Tareas del ejercicio:
1. Reproduce sin cambios todo lo que va en el texto sobre la carrera de cine desde "El famoso tema" hasta "una canción curiosa.".
2. Según el texto sobre la carrera de cine, ¿quién sustituyó a Carlos Saavedra en el cargo de jefe de carrera?

Texto:
+--

En el capítulo anterior, dos semanas atrás, un grupo importante de estudiantes de cine firmamos una declaración en repudio a la sustitución de Carlos Saavedra por Macarena Lopez en el cargo de jefe de carrera. En el capítulo de esta edición, vamos a hablar del consejo donde enfrentaríamos los problemas y recuperaríamos la confianza.
Se habló mucho de dramatización, de reacciones desmedidas, y precisamente gran parte de la reunión estuvo centrada en explicarnos por qué esto era cierto. El hecho es que la famosa frase “Carlos Saavedra es el único que resuelve los problemas en la carrera”, caló hondo entre académicos que vieron que una turba de bárbaros iban a quemar el edificio de cine.
Lo cierto es que esta actitud en ninguno de los casos ha sido constructiva. Ha sido protagonista de este ambiente de desconfianza un sentimiento de rabia contra un proyecto académico que como todos sabemos está emergiendo, con todos los problemas que eso lleva. Sin embargo dudamos que incluso el mismo Carlos Saavedra este convencido de que él es el único que resuelve los problemas de la carrera y que los académicos viven en torno a intereses particulares de amiguismos tratando de obtener el cuantioso botín de ladrillos de oro que dan base a nuestro instituto.
Es extremadamente fácil culpar a tercer piso, porque si todo es culpa de las autoridades nosotros podemos darnos el lujo de no hacer absolutamente nada al respecto porque nosotros, futuro de Chile y bendecidos con la verdad absoluta, siempre tenemos razón. Sin embargo es extremadamente difícil pensar que en cuerpo académico puede solucionar todos los problemas de la carrera, sin estudiantes que colaboren con una actitud que presente soluciones y reclamos directos en vez de rumores de pasillo.
El famoso tema de la desconfianza reventó el jueves anterior. La llamada “dramatización” del tema Saavedra correspondió al estallido de problemas arraigados y dudas respecto a la conducción de esta carrera. Ahora, el día cuando “se aclararían los problemas y se recuperaría la confianza”, no tuvo ni funas, ni pancartas, ni un gran grupo de estudiantes cantando una canción curiosa.

+--

Extracto de datos:
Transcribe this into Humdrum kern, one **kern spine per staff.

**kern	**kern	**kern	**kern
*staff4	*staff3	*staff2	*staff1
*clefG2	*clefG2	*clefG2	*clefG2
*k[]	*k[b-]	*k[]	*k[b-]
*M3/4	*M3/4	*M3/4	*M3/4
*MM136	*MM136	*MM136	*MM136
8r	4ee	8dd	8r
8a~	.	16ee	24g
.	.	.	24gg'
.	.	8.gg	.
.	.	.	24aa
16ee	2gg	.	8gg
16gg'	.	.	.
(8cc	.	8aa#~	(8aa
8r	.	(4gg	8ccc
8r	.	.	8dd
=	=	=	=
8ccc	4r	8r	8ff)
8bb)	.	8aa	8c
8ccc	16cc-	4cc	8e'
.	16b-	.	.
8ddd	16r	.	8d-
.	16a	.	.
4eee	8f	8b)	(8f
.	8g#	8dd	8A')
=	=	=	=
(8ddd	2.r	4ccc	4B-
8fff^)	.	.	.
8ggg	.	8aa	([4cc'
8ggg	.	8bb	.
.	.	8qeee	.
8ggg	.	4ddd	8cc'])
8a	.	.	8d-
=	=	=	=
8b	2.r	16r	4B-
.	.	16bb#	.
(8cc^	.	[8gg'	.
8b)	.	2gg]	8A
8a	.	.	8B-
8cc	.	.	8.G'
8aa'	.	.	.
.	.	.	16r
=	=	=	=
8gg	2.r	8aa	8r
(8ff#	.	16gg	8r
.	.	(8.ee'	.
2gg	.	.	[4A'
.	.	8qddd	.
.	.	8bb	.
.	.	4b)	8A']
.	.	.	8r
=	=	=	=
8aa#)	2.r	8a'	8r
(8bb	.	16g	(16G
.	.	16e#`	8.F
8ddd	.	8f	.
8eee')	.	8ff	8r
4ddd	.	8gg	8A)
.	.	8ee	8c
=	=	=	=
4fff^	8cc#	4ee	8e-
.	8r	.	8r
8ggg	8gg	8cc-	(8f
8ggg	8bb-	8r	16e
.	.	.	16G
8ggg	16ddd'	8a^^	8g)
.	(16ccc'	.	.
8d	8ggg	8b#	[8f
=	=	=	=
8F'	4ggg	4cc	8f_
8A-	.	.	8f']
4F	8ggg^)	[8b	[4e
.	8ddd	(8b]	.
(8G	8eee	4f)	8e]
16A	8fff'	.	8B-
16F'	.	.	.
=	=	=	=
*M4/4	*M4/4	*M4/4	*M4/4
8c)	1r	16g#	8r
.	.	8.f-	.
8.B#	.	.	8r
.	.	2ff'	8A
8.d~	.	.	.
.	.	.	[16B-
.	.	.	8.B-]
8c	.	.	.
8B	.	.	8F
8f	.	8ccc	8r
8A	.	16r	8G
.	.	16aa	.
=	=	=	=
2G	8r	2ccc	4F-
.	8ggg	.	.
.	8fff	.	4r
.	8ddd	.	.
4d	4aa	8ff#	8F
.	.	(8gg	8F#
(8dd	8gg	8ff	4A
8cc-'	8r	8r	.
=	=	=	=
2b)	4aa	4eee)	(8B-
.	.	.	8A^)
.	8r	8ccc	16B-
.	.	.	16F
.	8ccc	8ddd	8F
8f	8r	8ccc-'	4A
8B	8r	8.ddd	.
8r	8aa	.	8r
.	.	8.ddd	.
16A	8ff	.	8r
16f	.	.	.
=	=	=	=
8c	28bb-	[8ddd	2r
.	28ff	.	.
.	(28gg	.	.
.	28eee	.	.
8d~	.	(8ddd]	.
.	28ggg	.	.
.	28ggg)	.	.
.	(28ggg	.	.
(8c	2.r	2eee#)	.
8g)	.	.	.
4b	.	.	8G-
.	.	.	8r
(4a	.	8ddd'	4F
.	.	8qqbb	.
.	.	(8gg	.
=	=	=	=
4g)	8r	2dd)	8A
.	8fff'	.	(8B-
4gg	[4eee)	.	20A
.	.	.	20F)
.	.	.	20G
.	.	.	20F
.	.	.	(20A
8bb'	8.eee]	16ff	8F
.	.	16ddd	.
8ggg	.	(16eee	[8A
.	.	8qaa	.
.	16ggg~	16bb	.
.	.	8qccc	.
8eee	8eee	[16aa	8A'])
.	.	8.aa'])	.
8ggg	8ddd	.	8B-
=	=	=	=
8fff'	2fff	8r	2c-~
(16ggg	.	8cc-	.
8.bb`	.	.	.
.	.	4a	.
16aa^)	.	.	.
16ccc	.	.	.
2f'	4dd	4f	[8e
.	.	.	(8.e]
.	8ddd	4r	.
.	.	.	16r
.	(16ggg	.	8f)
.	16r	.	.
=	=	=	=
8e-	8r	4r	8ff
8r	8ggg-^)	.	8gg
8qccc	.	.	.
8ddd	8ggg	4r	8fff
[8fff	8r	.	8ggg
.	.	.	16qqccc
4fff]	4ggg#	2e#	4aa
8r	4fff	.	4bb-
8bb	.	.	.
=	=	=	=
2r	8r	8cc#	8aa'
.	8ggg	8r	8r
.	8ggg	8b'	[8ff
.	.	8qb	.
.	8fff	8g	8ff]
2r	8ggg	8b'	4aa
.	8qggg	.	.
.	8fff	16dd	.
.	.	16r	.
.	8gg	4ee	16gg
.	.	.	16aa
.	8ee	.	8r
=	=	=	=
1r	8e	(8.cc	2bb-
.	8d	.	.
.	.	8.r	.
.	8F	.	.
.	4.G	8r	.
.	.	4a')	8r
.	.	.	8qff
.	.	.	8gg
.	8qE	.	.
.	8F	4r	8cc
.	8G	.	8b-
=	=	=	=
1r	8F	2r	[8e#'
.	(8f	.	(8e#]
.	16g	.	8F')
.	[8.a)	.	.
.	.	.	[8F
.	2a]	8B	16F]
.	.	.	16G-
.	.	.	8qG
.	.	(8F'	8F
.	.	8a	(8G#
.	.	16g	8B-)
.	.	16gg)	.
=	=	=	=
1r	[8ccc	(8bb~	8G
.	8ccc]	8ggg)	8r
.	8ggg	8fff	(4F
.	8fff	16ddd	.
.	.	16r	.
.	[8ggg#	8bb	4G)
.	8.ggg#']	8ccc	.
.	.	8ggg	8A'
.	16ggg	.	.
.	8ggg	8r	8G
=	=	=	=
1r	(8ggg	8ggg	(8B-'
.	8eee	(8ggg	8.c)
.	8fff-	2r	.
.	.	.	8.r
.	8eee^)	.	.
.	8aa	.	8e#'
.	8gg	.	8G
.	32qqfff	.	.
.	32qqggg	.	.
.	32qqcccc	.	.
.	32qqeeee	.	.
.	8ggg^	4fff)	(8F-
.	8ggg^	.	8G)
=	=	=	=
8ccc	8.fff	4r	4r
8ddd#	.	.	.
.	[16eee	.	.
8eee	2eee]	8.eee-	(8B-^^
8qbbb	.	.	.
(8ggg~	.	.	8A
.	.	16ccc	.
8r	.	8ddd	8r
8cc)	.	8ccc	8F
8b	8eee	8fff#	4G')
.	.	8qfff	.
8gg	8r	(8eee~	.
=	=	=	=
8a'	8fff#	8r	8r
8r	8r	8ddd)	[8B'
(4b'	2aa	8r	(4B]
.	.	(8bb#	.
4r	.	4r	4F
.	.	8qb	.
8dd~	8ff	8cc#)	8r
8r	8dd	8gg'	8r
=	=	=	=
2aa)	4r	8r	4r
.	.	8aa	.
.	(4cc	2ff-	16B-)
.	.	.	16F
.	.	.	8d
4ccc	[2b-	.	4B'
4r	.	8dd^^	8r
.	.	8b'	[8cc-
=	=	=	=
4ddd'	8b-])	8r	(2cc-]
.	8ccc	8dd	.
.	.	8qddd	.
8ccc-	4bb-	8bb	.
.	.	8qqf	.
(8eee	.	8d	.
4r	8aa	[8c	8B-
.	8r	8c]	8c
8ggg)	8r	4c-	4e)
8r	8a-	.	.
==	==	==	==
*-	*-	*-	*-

+--

Respuestas por tarea:
1.
El famoso tema de la desconfianza reventó el jueves anterior. La llamada “dramatización” del tema Saavedra correspondió al estallido de problemas arraigados y dudas respecto a la conducción de esta carrera. Ahora, el día cuando “se aclararían los problemas y se recuperaría la confianza”, no tuvo ni funas, ni pancartas, ni un gran grupo de estudiantes cantando una canción curiosa.

2. Carlos Saavedra fue sustituido por Macarena Lopez.